Se determinó a hacerlo. El señor Perton dormía profundamente, pensó. También el jorobado y la mujer debían de haberse acostado ya. Se preguntó dónde estaría el otro hombre, el que había traído a Dick hasta Owl's Dene. No lo había visto por parte alguna. Cabía en lo posible que se hubiese marchado en el «Bentley» negro que salió a través del portillo cuando ellos llegaron.

Descendió hasta la planta baja impulsado por una idea luminosa. Intentaría abrir la puerta principal y mandar a los otros fuera. Sólo él debería quedarse para no abandonar a Dick.

Luego cambió de parecer. «No —pensó—. Ante todo Ana y Jorge se negarían a marcharse sin mí». Suponiendo que lograsen atravesar la puerta sin contratiempos y bajar por el camino, ¿cómo saldrían fuera de la finca?

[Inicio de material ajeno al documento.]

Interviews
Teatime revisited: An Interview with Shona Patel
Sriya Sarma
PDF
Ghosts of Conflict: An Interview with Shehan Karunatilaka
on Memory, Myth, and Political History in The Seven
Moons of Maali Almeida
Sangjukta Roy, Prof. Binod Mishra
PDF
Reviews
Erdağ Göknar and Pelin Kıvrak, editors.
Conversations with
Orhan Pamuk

El portillo funcionaba por un mecanismo especial accionado desde la casa.

De manera que su idea luminosa resultaba irrealizable. Decidió examinar todas las dependencias del primer piso. Primero se encaminó a la cocina. El fuego estaba casi apagado. La luna brillaba a través de las rendijas que dejaban las cortinas y aclaraba un tanto la oscura y silenciosa habitación. El jorobado y la mujer probablemente se habían retirado a otro sitio.

No había nada interesante en la cocina, por lo tanto continuó hacia la habitación de enfrente. Era un comedor, con una mesa larga y pulida, candelabros en las paredes y una chimenea en la que se veían los restos de un fuego de leña. Nada interesante allí tampoco.

Penetró después en un nuevo cuarto. ¿Qué era aquello? ¿Un taller? No, un despacho. Había en él una radio. Sobre una mesa divisó un artefacto muy raro, provisto de una rueda… ¿No sería aquello lo que abría el portillo? Sí, eso era. En un ángulo descubrió una etiqueta pegada a él que decía: «Puerta derecha, puerta izquierda, las dos puertas».

«Eso es —pensó Julián—. El mecanismo para abrir las dos puertas al tiempo o una de ellas nada más. Si pudiese sacar a Dick de la habitación, nos marcharíamos todos en un momento». Movió el volante de la rueda. ¿Qué ocurriría ahora?